Venezuelan National Militia members carry boxes of subsidized food for distribution across the capital of Caracas, July 5, 2019. AP Photos/Ariana Cubillos
Maduro has few international allies. When the Trump administration led efforts earlier this year to recognize opposition leader Juan Guaidó as the legitimate president of Venezuela, 60 countries joined it.
But China and Russia continue to be Venezuela’s most powerful international boosters and have bailed out Maduro by giving his government massive loans in the past. Both have vetoed every U.S. effort to pass resolutions against Maduro’s government within the United Nations.
China has exploited Venezuela’s vast natural resources for profit. Russia has made the South American nation a strategic geopolitical partner in the Western Hemisphere, a key ally in its efforts to undermine American influence.
Neither of the two countries are likely to comply with an economic embargo to Venezuela. Analysts expect them to continue buying oil, gold and other valuable commodities from Maduro’s regime, providing much-needed cash to his government.
5. Remember Cuba?
Embargoes rarely produce regime change of the sort Trump seeks in Venezuela.

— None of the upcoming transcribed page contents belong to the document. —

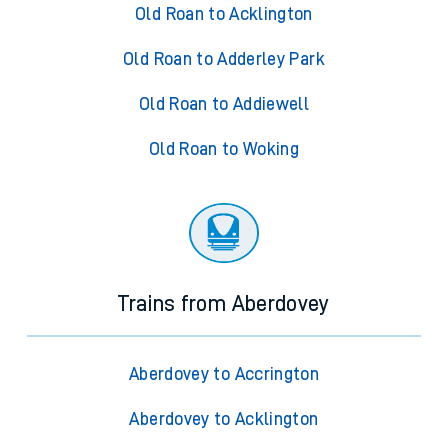
Old Roan to Acklington
Old Roan to Adderley Park
Old Roan to Addiewell
Old Roan to Woking
Trains from Aberdovey
Aberdovey to Accrington
Aberdovey to Acklington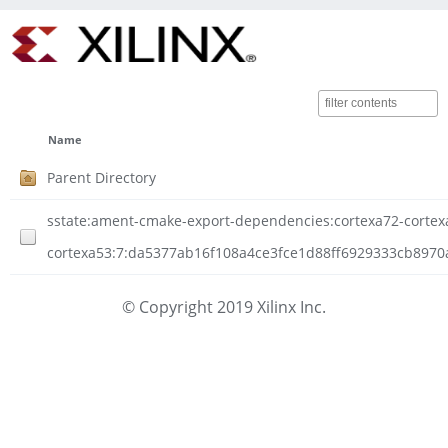
Name
Parent Directory
sstate:ament-cmake-export-dependencies:cortexa72-cortexa53
cortexa53:7:da5377ab16f108a4ce3fce1d88ff6929333cb8970
© Copyright 2019 Xilinx Inc.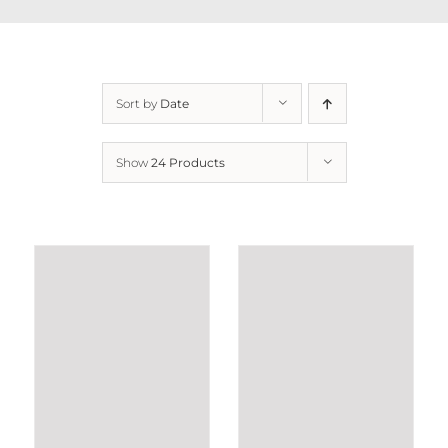
Sort by
Date
Show
24 Products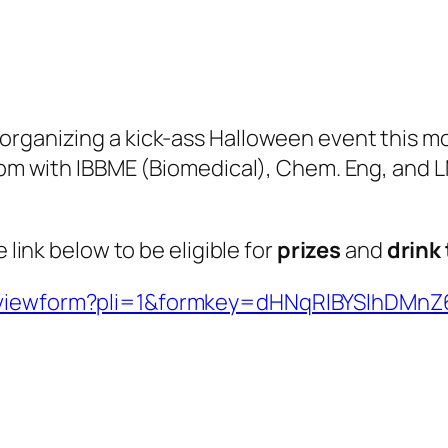
organizing a kick-ass Halloween event this m
 pm with IBBME (Biomedical), Chem. Eng, and LM
 link below to be eligible for
prizes
and
drink
et/viewform?pli=1&formkey=dHNqRlBYSlhD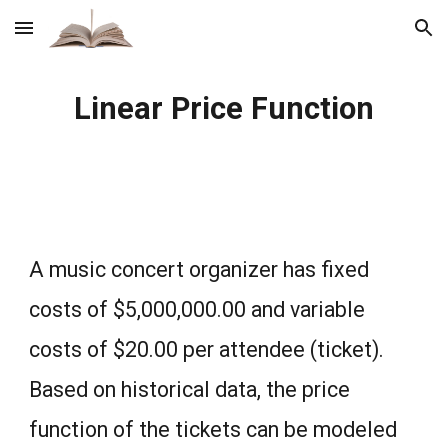
Skip to main content
Skip to navigation
Linear Price Function
A music concert organizer has fixed
costs of $5,000,000.00 and variable
costs of $20.00 per attendee (ticket).
Based on historical data, the price
function of the tickets can be modeled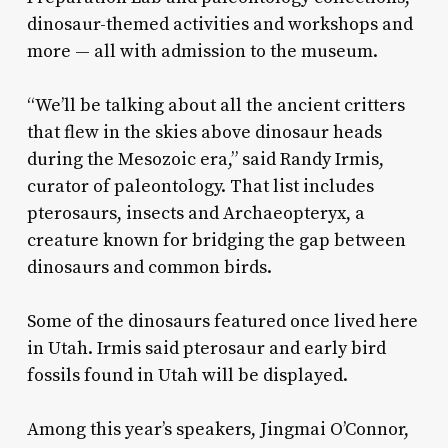
dinosaur-themed activities and workshops and
more — all with admission to the museum.
“We’ll be talking about all the ancient critters
that flew in the skies above dinosaur heads
during the Mesozoic era,” said Randy Irmis,
curator of paleontology. That list includes
pterosaurs, insects and Archaeopteryx, a
creature known for bridging the gap between
dinosaurs and common birds.
Some of the dinosaurs featured once lived here
in Utah. Irmis said pterosaur and early bird
fossils found in Utah will be displayed.
Among this year’s speakers, Jingmai O’Connor,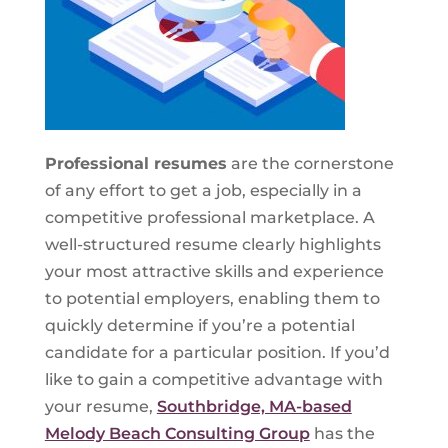
Professional resumes
are the cornerstone
of any effort to get a job, especially in a
competitive professional marketplace. A
well-structured resume clearly highlights
your most attractive skills and experience
to potential employers, enabling them to
quickly determine if you’re a potential
candidate for a particular position. If you’d
like to gain a competitive advantage with
your resume,
Southbridge, MA-based
Melody Beach Consulting Group
has the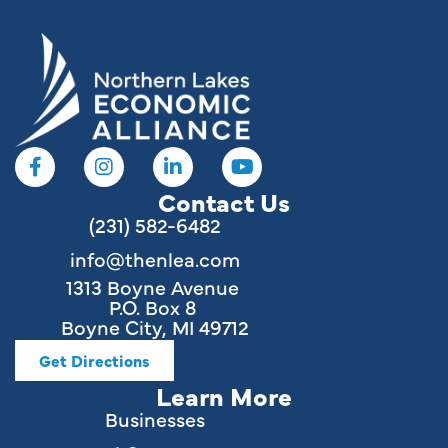
Contact Us
(231) 582-6482
info@thenlea.com
1313 Boyne Avenue
P.O. Box 8
Boyne City, MI 49712
Get Directions
Learn More
Businesses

Just consider Cuba, which this year celebrated the 66th anniversary of its communist revolution – 57 years after the Kennedy government imposed a trade embargo against it. The Cuba embargo didn’t end the Castro regime; it fueled anti-American sentiment, handing the Castros an easy scapegoat for all the country’s problems – thereby improving the government’s own popularity.
An embargo will almost surely do the same in Venezuela. Trump has given Maduro even more ammunition to blame the U.S. for his country’s economic woes.
Maduro has been doing that for years anyway. Now, he won’t be totally wrong.
* Marco Aponte-Moreno is Associate Professor of Global Business and a Board Member of the Institute for Latino and Latin American Studies at St Mary's College of California.
** The views expressed here are not necessarily those of Independent Media.